KARACHI – Contrary to the presumption of the media, both domestic and international, the education gap in Pakistan is not actually being addressed by madressahs – only six percent of students attend Madressah, according to the ‘Education Emergency Pakistan Report’ released on Tuesday by the Pakistan Education Task Force (PETF) as part of its March for Education Campaign. As far as the results of State-sponsored education are concerned, only 35 percent of school children in Pakistan, between the ages of six and 16, can read a story, while 50 percent cannot even read a sentence; their performance is only slightly better than that of out-of-school children, of whom 24 percent can read a story.

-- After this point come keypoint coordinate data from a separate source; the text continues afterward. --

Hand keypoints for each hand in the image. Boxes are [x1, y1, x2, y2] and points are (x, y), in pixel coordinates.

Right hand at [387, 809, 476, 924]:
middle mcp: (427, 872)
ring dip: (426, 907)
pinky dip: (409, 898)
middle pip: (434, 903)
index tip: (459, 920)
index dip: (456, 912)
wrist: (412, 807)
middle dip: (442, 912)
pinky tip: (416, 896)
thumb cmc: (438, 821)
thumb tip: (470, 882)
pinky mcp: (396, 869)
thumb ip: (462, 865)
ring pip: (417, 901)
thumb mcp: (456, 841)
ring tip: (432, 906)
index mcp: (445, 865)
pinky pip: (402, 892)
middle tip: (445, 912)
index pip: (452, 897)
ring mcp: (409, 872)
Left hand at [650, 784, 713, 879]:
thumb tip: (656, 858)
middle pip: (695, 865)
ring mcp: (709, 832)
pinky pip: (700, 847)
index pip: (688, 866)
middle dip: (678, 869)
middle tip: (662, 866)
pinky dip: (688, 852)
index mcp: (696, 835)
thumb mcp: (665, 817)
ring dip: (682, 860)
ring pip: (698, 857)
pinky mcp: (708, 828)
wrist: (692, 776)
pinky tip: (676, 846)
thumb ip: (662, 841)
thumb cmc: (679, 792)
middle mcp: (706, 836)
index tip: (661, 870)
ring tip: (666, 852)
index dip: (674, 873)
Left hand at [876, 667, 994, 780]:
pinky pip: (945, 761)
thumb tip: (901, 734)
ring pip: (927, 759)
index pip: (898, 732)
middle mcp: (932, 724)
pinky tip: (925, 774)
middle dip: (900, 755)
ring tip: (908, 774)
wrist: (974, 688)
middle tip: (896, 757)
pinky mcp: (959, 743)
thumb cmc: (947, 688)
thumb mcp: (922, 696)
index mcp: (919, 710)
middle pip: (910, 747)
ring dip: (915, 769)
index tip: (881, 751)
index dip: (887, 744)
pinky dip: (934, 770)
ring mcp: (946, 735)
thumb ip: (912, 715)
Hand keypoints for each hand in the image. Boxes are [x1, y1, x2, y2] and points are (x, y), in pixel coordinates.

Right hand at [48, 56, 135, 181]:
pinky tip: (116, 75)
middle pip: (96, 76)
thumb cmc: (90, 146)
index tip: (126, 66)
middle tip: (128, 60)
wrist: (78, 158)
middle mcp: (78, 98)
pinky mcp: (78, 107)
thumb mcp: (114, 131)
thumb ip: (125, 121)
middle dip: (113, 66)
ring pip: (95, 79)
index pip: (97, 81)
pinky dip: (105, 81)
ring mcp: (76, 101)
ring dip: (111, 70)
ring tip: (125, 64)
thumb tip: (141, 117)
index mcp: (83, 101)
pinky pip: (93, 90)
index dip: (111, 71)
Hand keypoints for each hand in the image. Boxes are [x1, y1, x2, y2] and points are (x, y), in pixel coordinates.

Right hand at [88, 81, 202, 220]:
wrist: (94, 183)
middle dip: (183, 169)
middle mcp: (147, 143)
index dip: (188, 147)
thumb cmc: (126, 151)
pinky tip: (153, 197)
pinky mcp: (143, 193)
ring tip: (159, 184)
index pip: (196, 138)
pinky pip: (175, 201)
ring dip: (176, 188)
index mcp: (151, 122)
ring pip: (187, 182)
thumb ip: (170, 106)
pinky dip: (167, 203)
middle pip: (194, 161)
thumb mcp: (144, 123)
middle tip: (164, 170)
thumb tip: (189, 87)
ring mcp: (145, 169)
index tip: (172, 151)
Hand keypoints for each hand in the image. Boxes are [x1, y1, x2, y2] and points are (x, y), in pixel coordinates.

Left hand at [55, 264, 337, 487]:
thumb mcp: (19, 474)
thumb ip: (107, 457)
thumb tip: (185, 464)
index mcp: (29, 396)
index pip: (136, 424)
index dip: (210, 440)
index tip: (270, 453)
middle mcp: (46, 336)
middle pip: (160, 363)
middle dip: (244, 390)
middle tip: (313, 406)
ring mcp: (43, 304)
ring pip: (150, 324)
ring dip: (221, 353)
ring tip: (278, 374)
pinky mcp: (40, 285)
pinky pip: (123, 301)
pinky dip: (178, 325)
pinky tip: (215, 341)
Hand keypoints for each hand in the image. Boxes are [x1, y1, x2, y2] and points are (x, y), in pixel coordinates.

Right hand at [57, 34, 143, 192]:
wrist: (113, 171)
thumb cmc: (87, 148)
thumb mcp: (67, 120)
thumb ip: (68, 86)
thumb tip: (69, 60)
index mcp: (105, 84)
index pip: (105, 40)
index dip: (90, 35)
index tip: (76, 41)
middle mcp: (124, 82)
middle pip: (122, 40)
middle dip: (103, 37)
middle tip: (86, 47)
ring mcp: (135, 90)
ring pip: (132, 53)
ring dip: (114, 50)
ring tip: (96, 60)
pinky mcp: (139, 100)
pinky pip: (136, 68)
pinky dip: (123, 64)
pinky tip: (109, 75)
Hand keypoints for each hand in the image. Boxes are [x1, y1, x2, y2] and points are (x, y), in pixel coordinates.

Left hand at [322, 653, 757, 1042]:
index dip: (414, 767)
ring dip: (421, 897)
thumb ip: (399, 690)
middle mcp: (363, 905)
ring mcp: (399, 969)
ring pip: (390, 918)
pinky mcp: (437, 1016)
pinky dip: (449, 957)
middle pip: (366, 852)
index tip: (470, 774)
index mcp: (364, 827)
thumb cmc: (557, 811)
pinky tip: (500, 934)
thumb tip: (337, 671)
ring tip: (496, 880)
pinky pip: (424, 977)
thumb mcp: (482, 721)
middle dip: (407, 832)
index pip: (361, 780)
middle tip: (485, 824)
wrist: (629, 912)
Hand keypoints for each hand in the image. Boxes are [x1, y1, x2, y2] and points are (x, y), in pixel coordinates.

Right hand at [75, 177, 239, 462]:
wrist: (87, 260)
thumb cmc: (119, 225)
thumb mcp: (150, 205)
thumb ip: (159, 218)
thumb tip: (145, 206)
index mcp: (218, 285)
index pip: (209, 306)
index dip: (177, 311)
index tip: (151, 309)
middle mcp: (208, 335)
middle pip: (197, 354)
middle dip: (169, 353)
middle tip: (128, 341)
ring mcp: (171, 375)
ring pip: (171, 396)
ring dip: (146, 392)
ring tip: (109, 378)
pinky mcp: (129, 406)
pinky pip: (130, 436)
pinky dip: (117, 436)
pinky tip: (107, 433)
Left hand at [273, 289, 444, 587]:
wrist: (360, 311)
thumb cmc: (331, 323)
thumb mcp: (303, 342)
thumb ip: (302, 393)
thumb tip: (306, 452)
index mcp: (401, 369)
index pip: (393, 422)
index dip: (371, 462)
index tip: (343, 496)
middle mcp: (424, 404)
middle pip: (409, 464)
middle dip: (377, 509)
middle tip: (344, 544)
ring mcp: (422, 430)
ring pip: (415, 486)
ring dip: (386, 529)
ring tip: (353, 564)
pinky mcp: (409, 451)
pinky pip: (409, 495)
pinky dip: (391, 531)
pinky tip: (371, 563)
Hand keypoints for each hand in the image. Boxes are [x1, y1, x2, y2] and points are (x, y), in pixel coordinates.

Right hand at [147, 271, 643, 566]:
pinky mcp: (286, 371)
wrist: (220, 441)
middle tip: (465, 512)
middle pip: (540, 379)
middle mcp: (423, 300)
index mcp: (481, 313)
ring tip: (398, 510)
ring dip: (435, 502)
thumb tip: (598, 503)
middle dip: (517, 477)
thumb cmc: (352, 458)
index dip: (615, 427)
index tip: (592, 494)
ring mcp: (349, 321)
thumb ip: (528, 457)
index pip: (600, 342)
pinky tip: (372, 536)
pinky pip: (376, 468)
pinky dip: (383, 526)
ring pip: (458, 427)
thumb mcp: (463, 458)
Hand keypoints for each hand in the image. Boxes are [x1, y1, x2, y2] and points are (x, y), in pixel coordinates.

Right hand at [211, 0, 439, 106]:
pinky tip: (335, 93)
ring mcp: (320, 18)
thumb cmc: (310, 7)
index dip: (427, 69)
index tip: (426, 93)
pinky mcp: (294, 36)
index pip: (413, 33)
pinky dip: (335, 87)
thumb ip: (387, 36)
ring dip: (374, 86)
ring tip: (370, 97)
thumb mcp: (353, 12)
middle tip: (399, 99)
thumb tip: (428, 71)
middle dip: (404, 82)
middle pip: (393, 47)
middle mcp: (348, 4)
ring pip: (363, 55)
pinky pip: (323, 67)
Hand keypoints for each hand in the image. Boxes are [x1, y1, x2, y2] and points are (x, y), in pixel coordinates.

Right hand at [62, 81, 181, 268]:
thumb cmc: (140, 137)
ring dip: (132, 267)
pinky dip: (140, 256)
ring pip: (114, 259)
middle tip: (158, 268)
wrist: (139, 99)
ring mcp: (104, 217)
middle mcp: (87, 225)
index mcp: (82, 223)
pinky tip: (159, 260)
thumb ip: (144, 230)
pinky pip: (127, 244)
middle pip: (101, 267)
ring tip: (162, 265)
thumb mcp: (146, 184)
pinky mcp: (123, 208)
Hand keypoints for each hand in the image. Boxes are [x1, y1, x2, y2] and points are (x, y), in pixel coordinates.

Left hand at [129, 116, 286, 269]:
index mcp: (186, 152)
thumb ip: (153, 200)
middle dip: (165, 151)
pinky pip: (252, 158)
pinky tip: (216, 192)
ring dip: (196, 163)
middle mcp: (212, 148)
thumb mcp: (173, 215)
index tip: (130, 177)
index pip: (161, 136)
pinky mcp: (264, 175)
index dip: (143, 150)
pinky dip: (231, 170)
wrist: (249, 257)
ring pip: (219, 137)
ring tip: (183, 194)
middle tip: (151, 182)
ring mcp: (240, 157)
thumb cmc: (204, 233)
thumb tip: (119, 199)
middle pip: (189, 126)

Moreover, one in 10 of the world’s out-of-school children (a number equal to the population of Lahore) is Pakistani. As many as 30,000 school buildings are in dangerous condition, posing a threat to the well being of children; while 21,000 schools have no building whatsoever. The economic cost of not educating Pakistan, according to the report, is the equivalent of one flood every year, except that this is a “self-inflicted disaster”. This is despite the fact that after the approval of the 18th Amendment, which received Presidential assent on 19 April 2010, education is no longer a privilege, but a right.
“Article 25a sets up a possible scenario where a citizen can take the government to court for not providing them access to education; it can even be the grounds for a suo moto action,” writers of the report maintain. As such, if things continue along the same lines, the government cannot possibly meet the UN-Millennium Development Goals (MDG) on education by 2015. And as things stand now, no person alive today will see a Pakistan with universal education as defined in the Constitution. Balochistan, in fact, would have access to this right only in the year 2100 or even later.
There is, however, a solution: additional annual expenditure of Rs100 billion on education – a 50-percent increase in the current budget – can yield exponentially better results in only two years. Just one year of education for women in Pakistan can help reduce fertility by 10 percent, controlling the other resource emergencies that the country faces. The issue, meanwhile, is not solely about finances; political will and articulating demand effectively are more important, according to the results highlighted in the report.
Twenty-six countries that are poorer than Pakistan send more of their children to school. Pakistan, on the other hand, spent only 2.5 percent of its budget on schooling in the 2005-06 financial year. Now, it spends even less: only 1.5 percent of the total budget is spent on education in areas that need it most. “This amount is less than the subsidies given to PIA, PEPCO and Pakistan Steel,” writers of the report said, adding that while provinces are allocated funds for education, they fail to spend the money.
The assumption that the public school system is doing poorly because teachers are poorly paid is also untrue. “Public school teachers get paid two-thirds more than their equivalent private low-cost school counterparts; they earn four times that of the average parent of a child in their school,” writers said. “Despite this, on any given day 10 to 15 percent of teachers will be absent from their duties. There is demand for education that is partly being addressed by low-cost private schools. One-third of all rural children go to these schools (public schools can cost Rs150 per month; low-cost private schools the same or up to Rs250). Donors are not the solution… government spending in the education sector outstrip donor spending by an overwhelming margin.”